People First: A Vision for the Global Urban Age. Lessons from Nordic Smart Cities
by Olli Bremer, Niko Kinnunen, Johannes Koponen, Louna Laurila, Juha Leppänen, Maria Malho, Roope Mokka, Henrik Suikkanen
Demos Helsinki publications
June 2020, 104 pages
While it is argued that smart city development is at an impasse, we argue that it is at a crossroads. It is possible to simultaneously develop and adopt new technologies and strengthen people’s rights. This has been proven in the Nordic cities and Barcelona. The People-first vision presented in this report shows how it is possible for all cities.
The People-first vision is a new perspective to how cities can govern and benefit from digital technologies in the global urban age, by developing people’s rights and technologies in harmony. It is based on an analysis of different ways of how this is done in Nordic cities, Nordic city networks, and in Barcelona.
The People-first vision offers an alternative to technocratic governance models that are, on the one hand, being criticised for their inclination to compartmental optimisation and, on the other hand, contributing to breaches of privacy and narrowing human rights. In the People-first vision, the mandate for governance comes directly from the people itself and hence, the technological tools are used respecting their rights.
The smart city development is at a critical crossroads, where power and politics have become central to the way digital technologies are used in cities. The vast criticism of digital technologies being used to monitor, control and even manipulate people, and to centralise and take power away from citizens and public administrations, is risking the legitimacy of the smart city project. What has been the key function of the smart city project – using digitalisation to seek efficiencies in various city operations – has given way to a new phase with competing models for governing the city and the citizens.

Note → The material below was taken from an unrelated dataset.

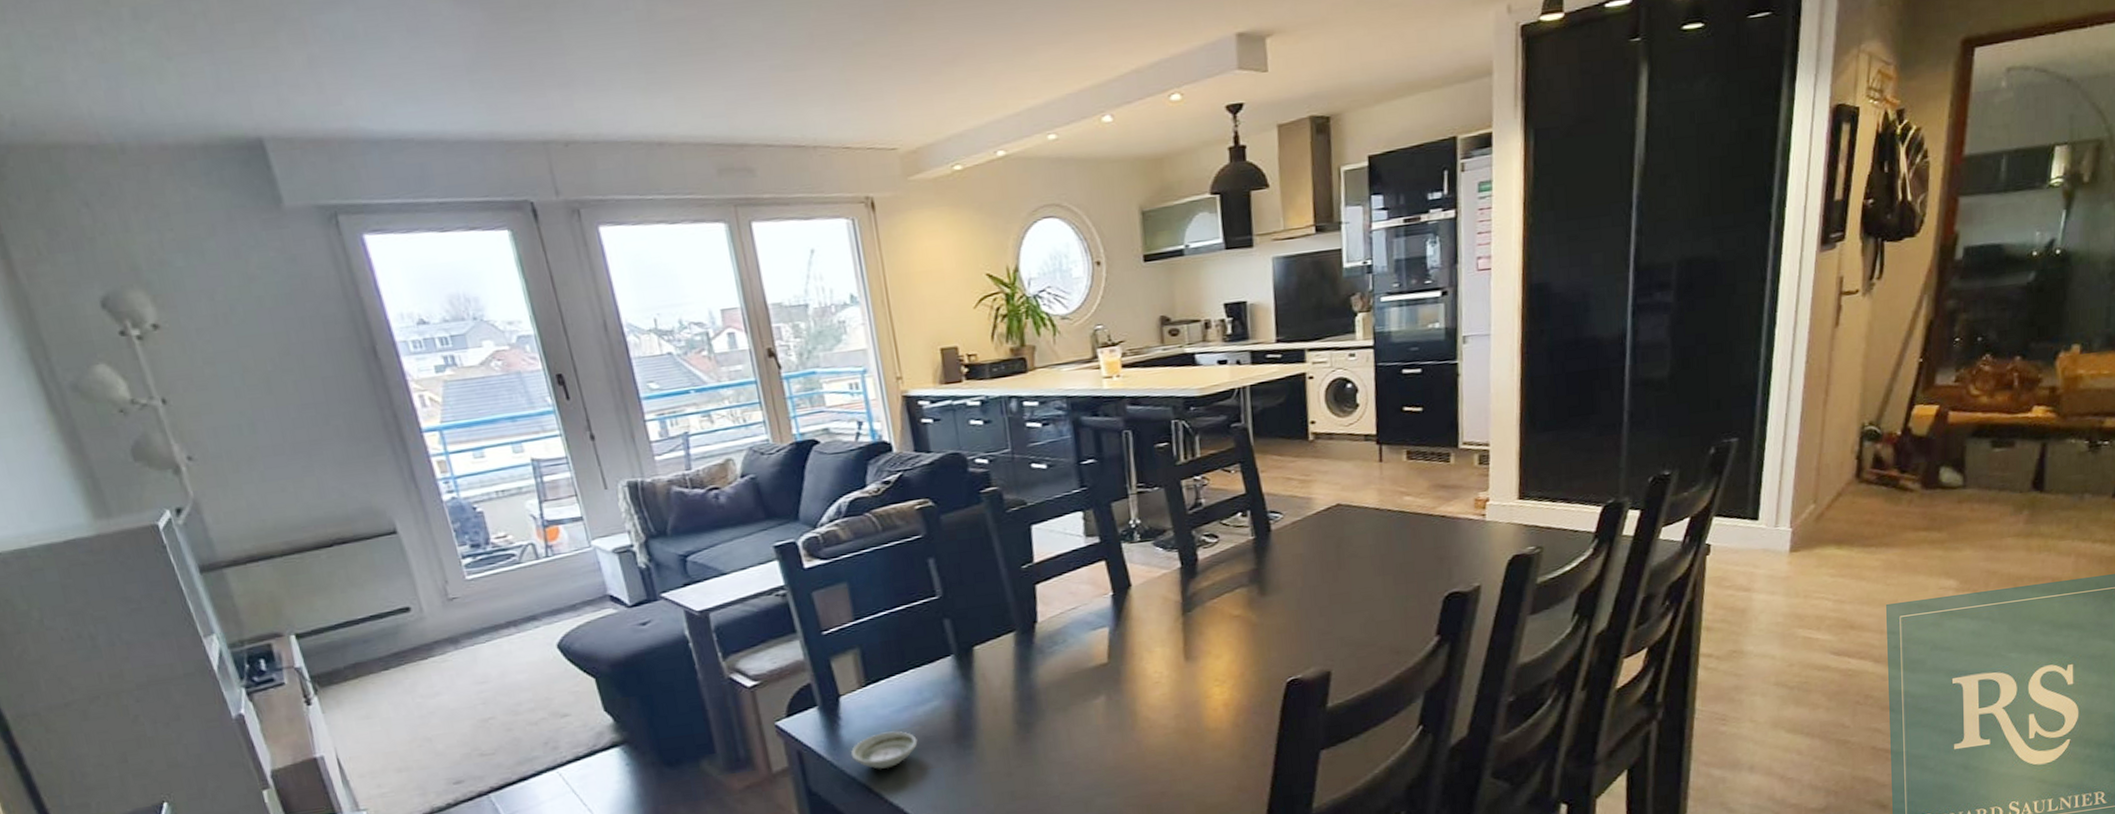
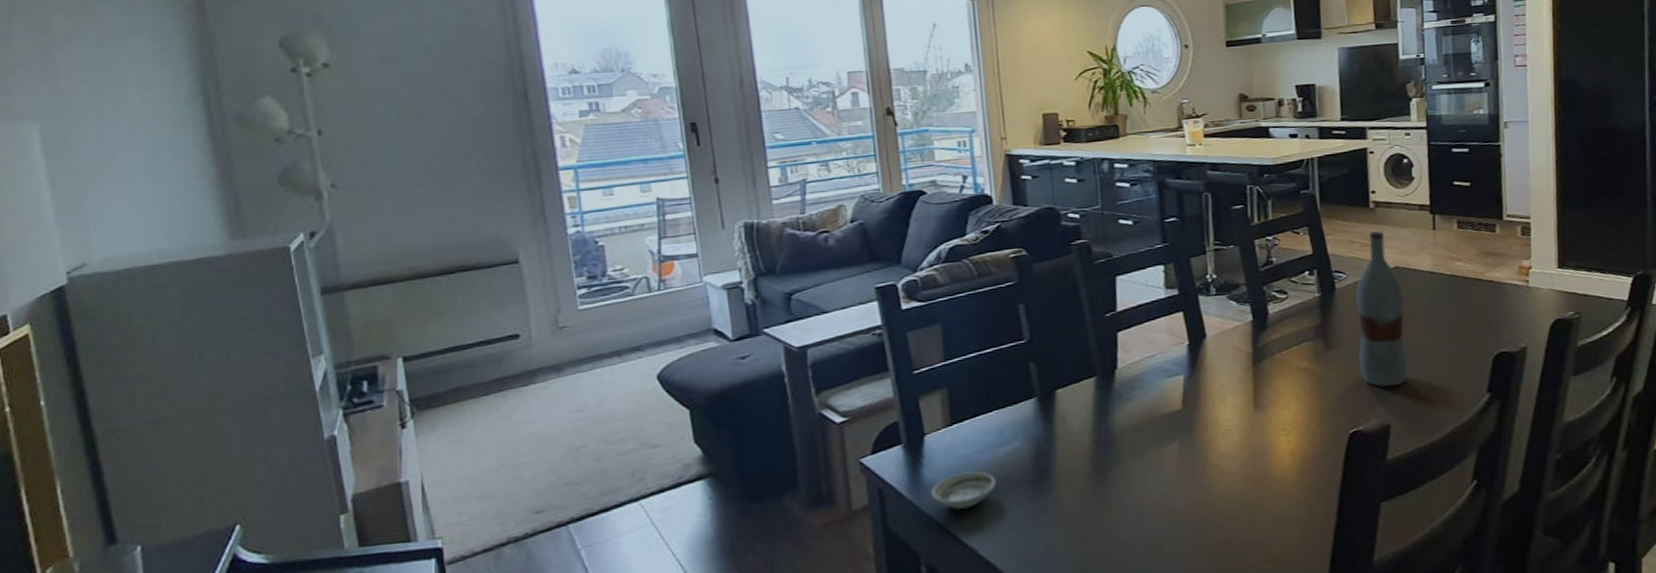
bottle: none [1293,465,1350,634] -> present [1355,231,1408,388]

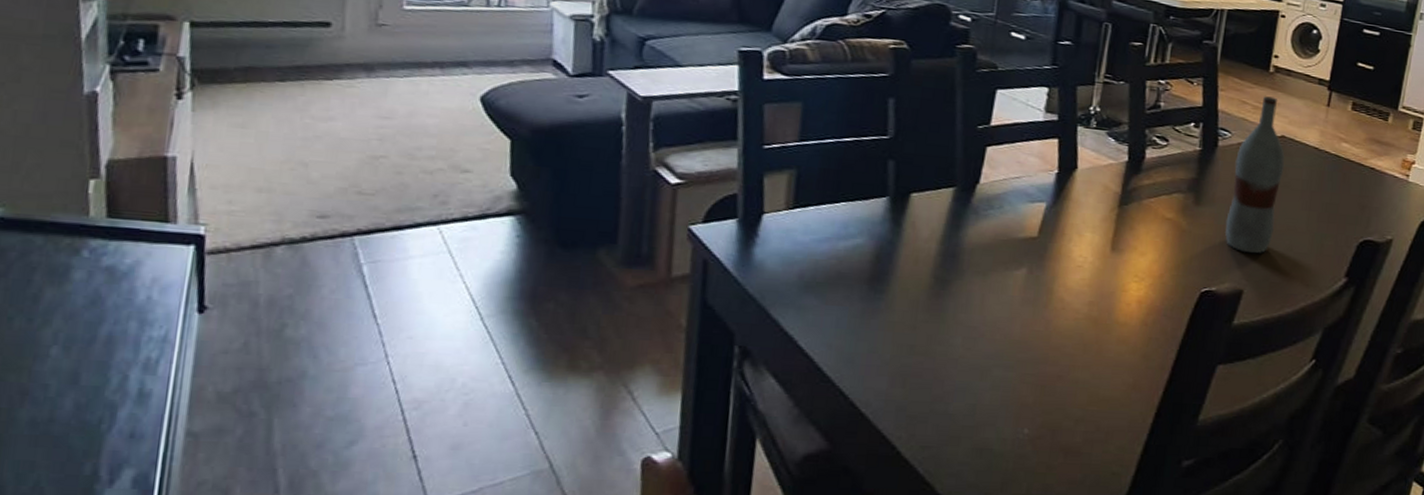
saucer: present [930,471,997,510] -> none [758,259,831,296]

Despite the discontinuity of the smart city development, the promise of digital technologies and operating models for cities is unparalleled. It is most evident in driving efficiency of the built environment and other urban infrastructure which offers new ways to govern urban dwellers and foster collaboration. This is a critical element of a well-functioning city of the 21st century so the need for digital tools is not going away.
There is a number of cities that show us glimpses of how the new phase of city governance could look like by actively leading their smart city ecosystems and by putting people first. In this report, the case studies of Nordic cities (Espoo, Helsinki, Tampere, and Vantaa), a city network (Nordic Smart City Network), as well as the City of Barcelona in Spain demonstrate that cities that want to take full benefit of digital technologies have to give them sufficient priority in the city organisation, move from facilitating smart city ecosystems to leading them, and recognise that different sectors of society – civic, public, and corporate – all have unique ways of creating value.
The report thus promotes a new, Nordic-born yet universally applicable way of governing digital technologies and using them to govern a city. What is presented here is not another smart city model but an alternative to the existing approaches: a new narrative of how cities can benefit from digital technologies. The narrative defines three fundamental characteristics of smart city governance that protect and promote people’s interests in a city. The three characteristics of people-first city governance are:
- Unbounded: City governance is cross-sectoral, highly networked and organised around people’s life events and universal services rather than public sector departments.
- Vision-driven: Smart city initiatives drive the city’s long term and strategic goals (and vice versa), the city leaves space for experimenting with new initiatives, and the user point of view is in harmony with the ideal of active citizenship.
- Regenerative: The city aims to empower people and allow “emergence” of digital technologies, strengthens democracy through innovations in participation and digital markets, and creates services that allow competition and real choice
These three characteristics in the cases studied explain how Nordic cities, in particular, have managed to maintain the high usability of digital services along with promotion of people’s voluntary action.
As the smart city project has been the de facto development paradigm for cities since the 2000s, the insights gained in this study yield a wider lesson to governing cities in the urban age. The discontinuity of the smart city development is symptomatic of a far deeper change in how cities are governed.
In city governance, there is an apparent move away from the passive ecosystem facilitation role to more active modes of governance. As a consequence, different and competing ideas and ideals are emerging. The main competitors to the way of governing presented in this report are the so-called Chinese authoritarian model where states and regions hold large powers, and the so-called Silicon Valley platform model where big technology companies take the responsibilities of the city. The People-first vision unites the powers of the city organisation and the urban dwellers in order to govern global issues such as digitalisation, climate change, and migration without giving away the democratic powers to, for example, the state or the private companies.
The People-first vision essentially introduces a new philosophy for the strategic management of cities based on the ideas of active citizenship and ecosystem leadership. In practice, the People-first vision enables cities to show direction and lead the ecosystems instead of just facilitating or orchestrating them. It gives cities a better view of the interactions of people, markets, and the public sector than the current public-private-(people) partnerships provide.
The People-first vision also allows city administrations to form alliances with other cities and regional or international organisations that go beyond just sharing best practices. Most importantly, it gives the grounds for city organisations to abandon the view that public services alone create wellbeing and begin to see the potential and assets of the whole urban ecosystem.